Music Reviews
Kirsten Lambert

Kirsten Lambert

From a Window to a Screen

BellaJu Music

Kirsten Lambert has captured the film noir feel of a certain style of jazz. This is music for late nights in smoky rooms with men and women of dubious integrity.

One could easily make the assumption that Lambert and her producer, Chris Stamey, scoured deep tracks from Sara Vaughn and Nelson Riddle. From a Window to a Screen may feel like a “Great American Songbook” album giving a fresh spin to old standards, but that is not what’s happening here. Chris Stamey wrote all 12 tracks, with the title track originally appearing on the dB’s album Repercussions.
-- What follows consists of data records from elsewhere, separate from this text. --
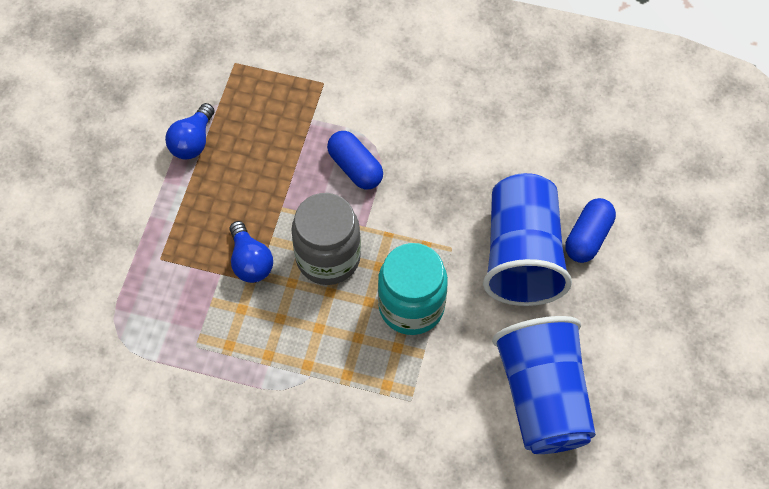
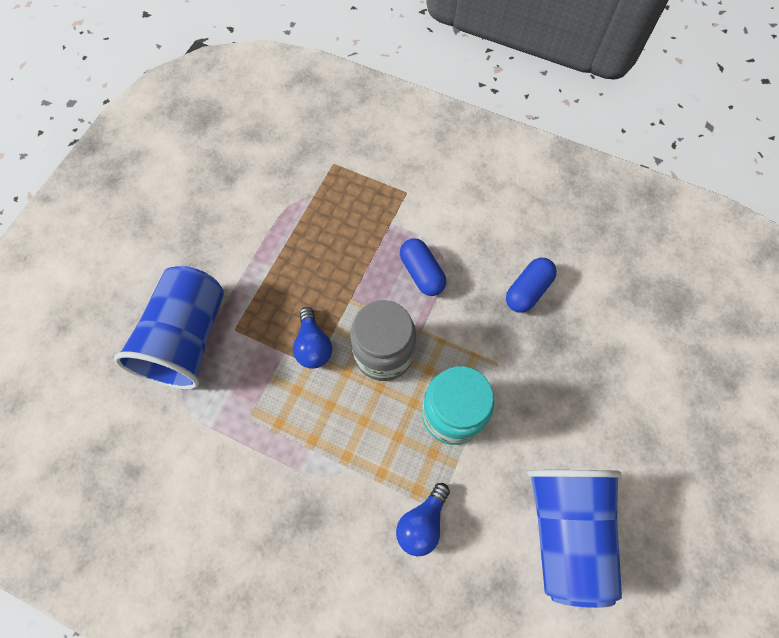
camera: 10 degrees right, 5 degrees up
(192, 141) = (284, 227): blue light bulb -> blue light bulb (422, 523)
(522, 255) = (562, 381): blue cup -> blue cup (187, 339)
(588, 237) = (626, 374): blue capsule -> blue capsule (527, 290)

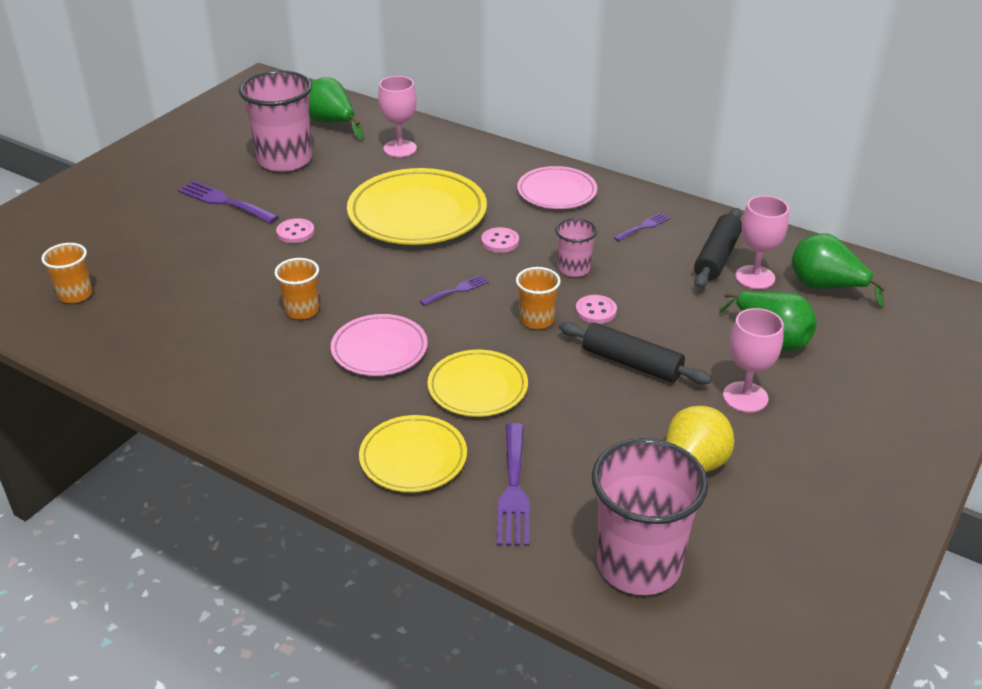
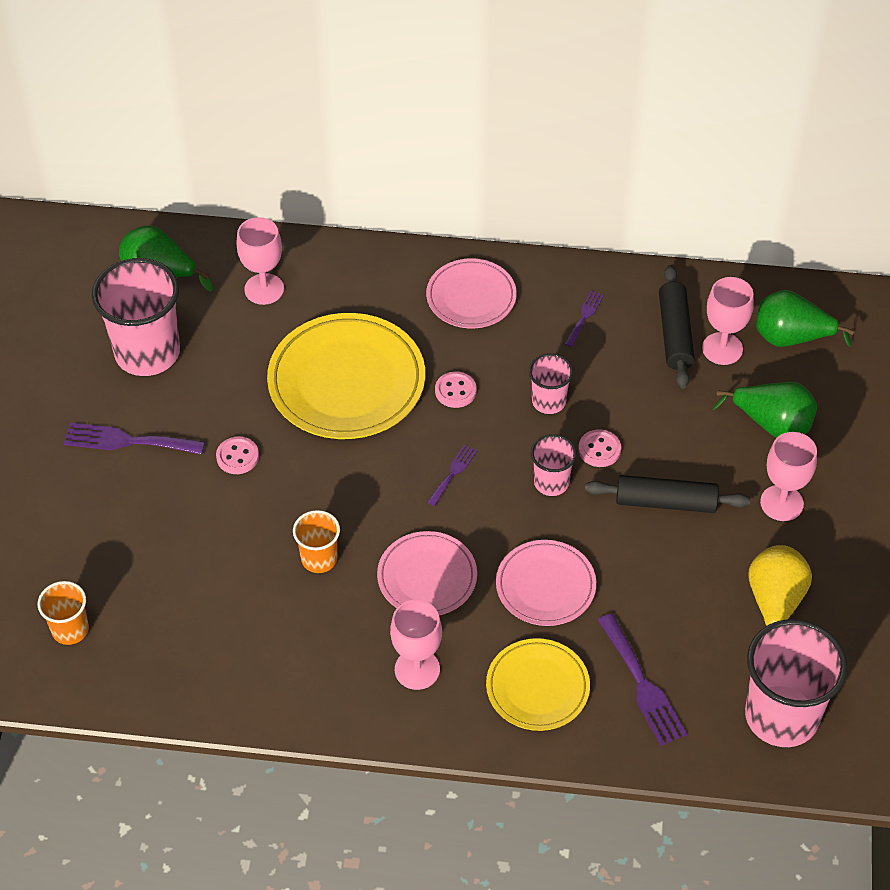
camera: 25 degrees left, 15 degrees up
(318, 409) = (417, 669): none -> pink goblet
(477, 387) = (545, 586): yellow plate -> pink plate
(536, 320) = (551, 482): orange cup -> pink cup

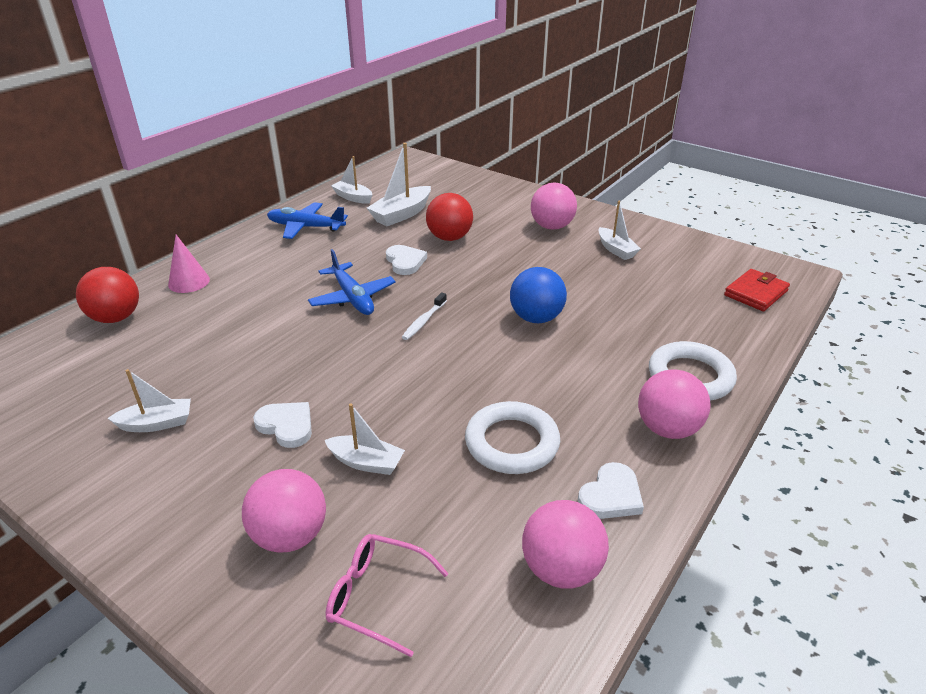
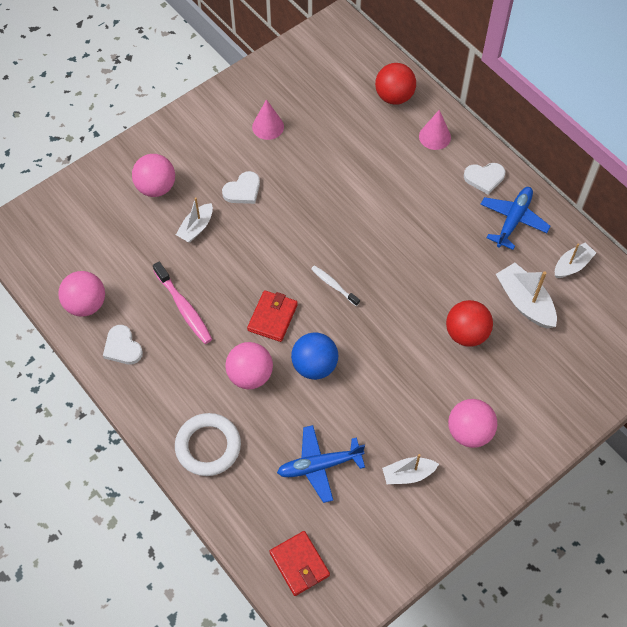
camera: 105 degrees right, 25 degrees up
(157, 423) = (268, 126): white boat -> pink cone
(352, 298) = (381, 242): blue plane -> blue plane (319, 466)
(377, 596) = (104, 220): pink glasses -> none
(405, 262) = (429, 289): white heart -> white heart (484, 178)
(488, 359) = (272, 317): none -> red wallet
(512, 443) = (184, 308): white ring -> pink toothbrush
(667, 429) = (163, 404): pink ball -> pink ball (250, 375)

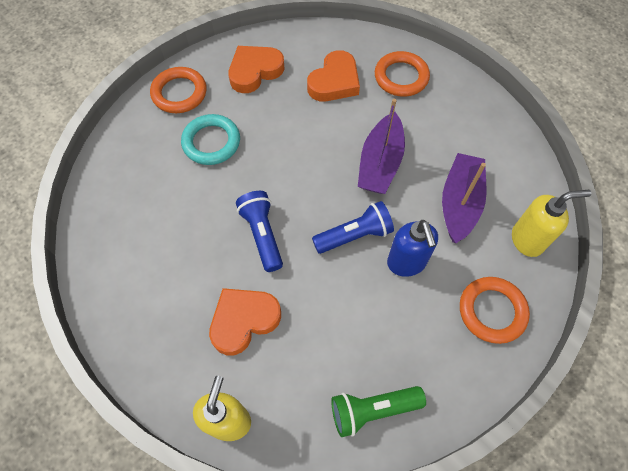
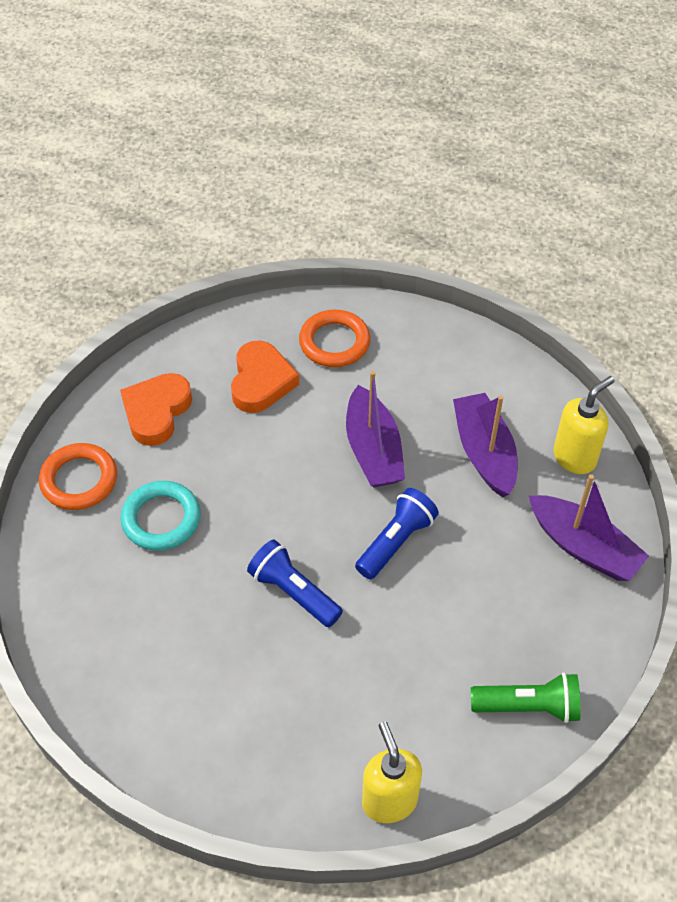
camera: 30 degrees left, 10 degrees down
(244, 321) = (335, 693): orange heart -> none
(372, 410) = (528, 706): green flashlight -> green flashlight turned 135 degrees counterclockwise
(406, 263) = (469, 542): blue soap dispenser -> none
(492, 311) = (583, 547): orange ring -> purple boat

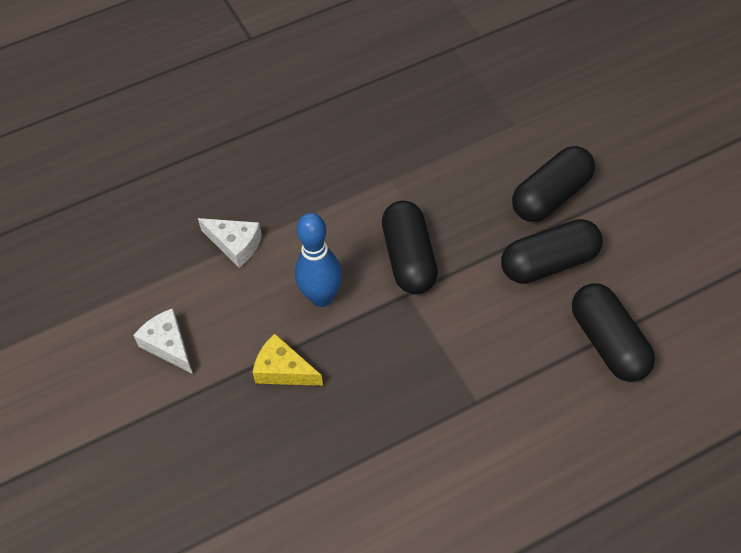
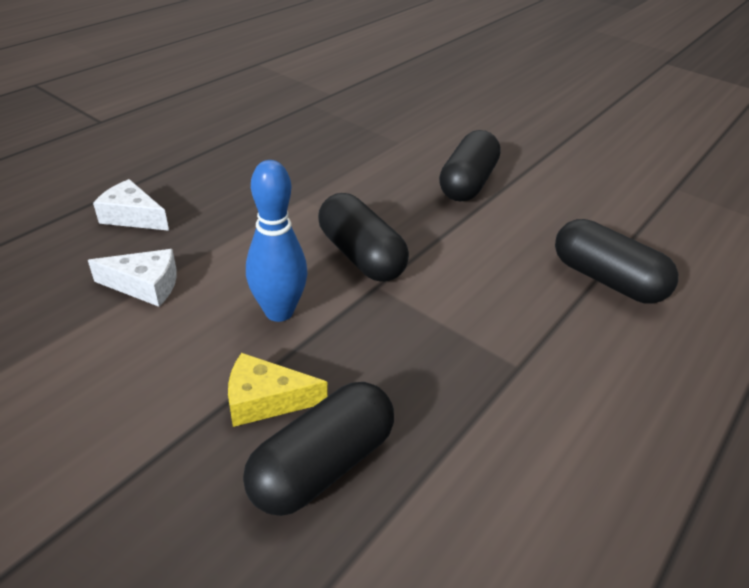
camera: 30 degrees left, 15 degrees down
(168, 345) = (83, 416): white cheese -> white cheese (132, 217)
(549, 263) = (503, 230): black capsule -> black capsule (322, 465)

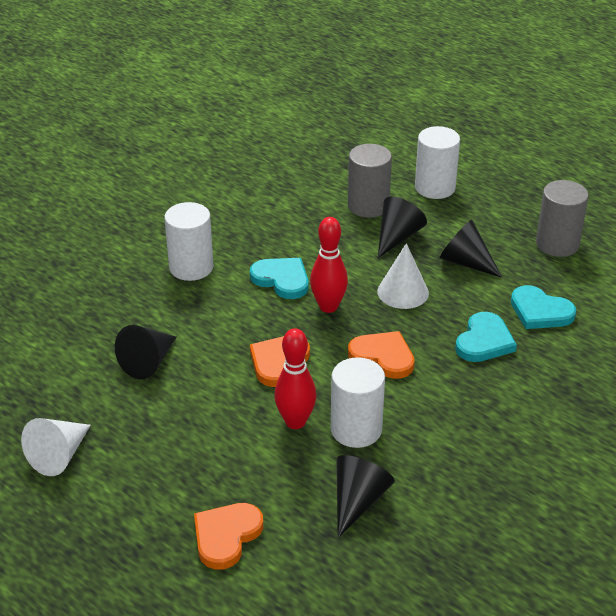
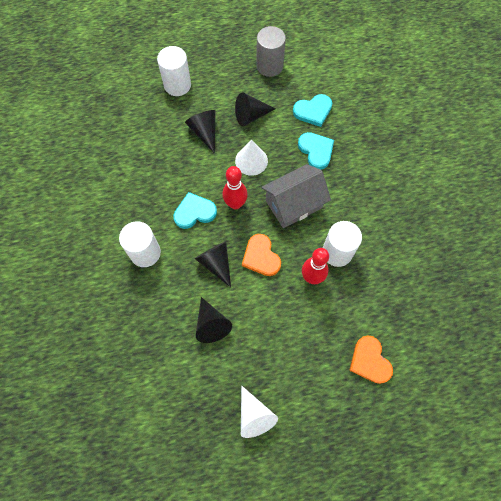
camera: 55 degrees left, 30 degrees up
(358, 501) = (385, 283): black cone -> black cone (216, 263)
(368, 206) = (165, 127): grey cylinder -> none
(383, 357) = (293, 204): orange heart -> grey house

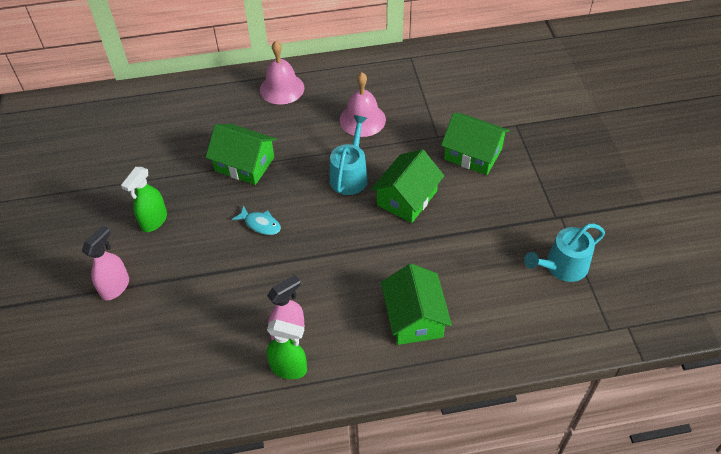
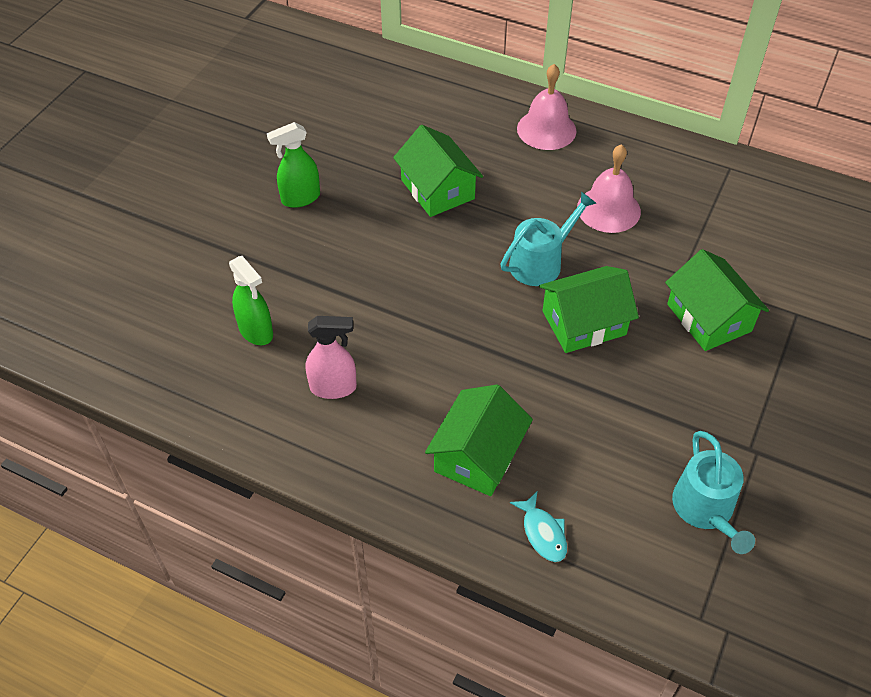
camera: 35 degrees right, 0 degrees up
(115, 287) = (212, 242): pink spray bottle -> none
(260, 224) = (400, 260): turquoise fish -> turquoise fish (543, 533)
(289, 368) = (304, 423): green spray bottle -> green spray bottle (256, 331)
(562, 266) = (705, 509): turquoise watering can -> turquoise watering can turned 105 degrees counterclockwise

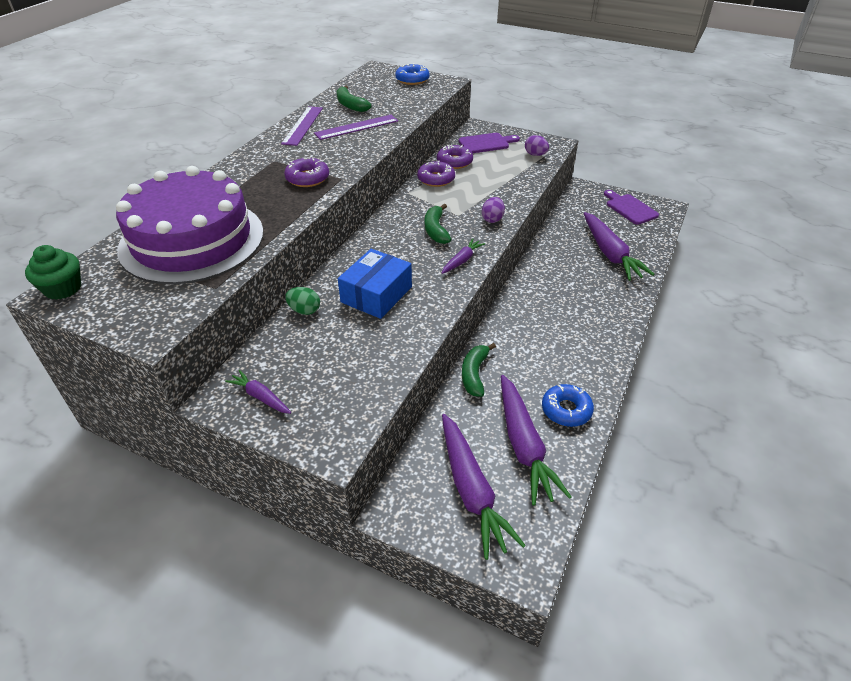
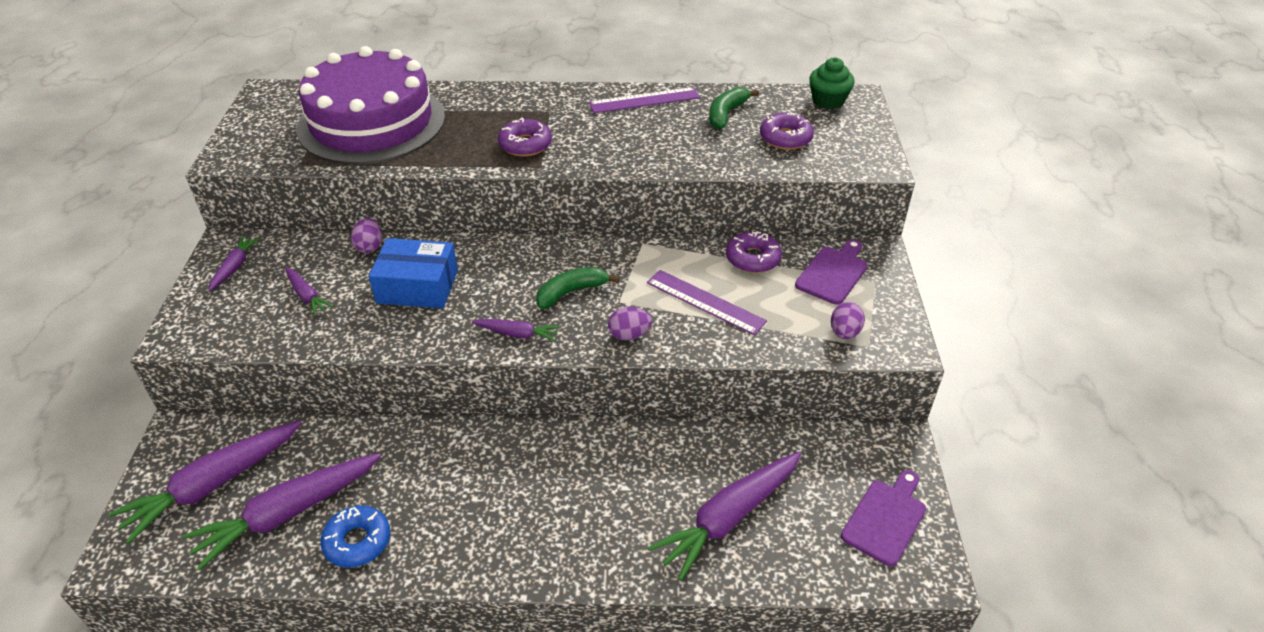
camera: 65 degrees right, 0 degrees up
(63, 288) = (274, 93): green cupcake -> green cupcake (828, 101)
(304, 310) = (369, 247): green egg -> purple egg
(341, 355) = (307, 296): none -> purple carrot
(356, 127) = (671, 136): purple ruler -> purple ruler (705, 302)
(412, 80) = (851, 135): blue donut -> none
(436, 179) = (693, 256): purple donut -> purple donut (785, 138)
(474, 374) = (392, 435): green banana -> none
(486, 143) = (833, 273): purple cutting board -> purple cutting board turned 105 degrees counterclockwise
Lambert has a rich and emotive voice, perfect for plumbing the emotional depth of Chris’s lyrics. For most of the songs, Kirsten chooses downtempo arrangements that work well with Stamey’s post break up songs, like “Occasional Shivers” and the title track. “27 Years in a Single Day” has a mellow bossa nova feel. “There’s Not a Cloud in the Sky” is the one really up-tempo shot of optimism on the album. While “27 Years” may be a meditation on a collapsed relationship, “Not a Cloud” testifies that better times do eventually come around.

It’s worth taking note of the crew Stamey and Lambert assembled for these sessions. They are all North Carolina jazz players. Bassist John Brown is the director of Jazz Studies at Duke University. Will Campbell’s saxes are the primary lyrical foil to Lambert’s voice. Being well connected, Stamey was able to bring in heavyweight guitarists Bill Frisell and Nels Cline (Wilco) to add some electricity to an otherwise mostly acoustic session.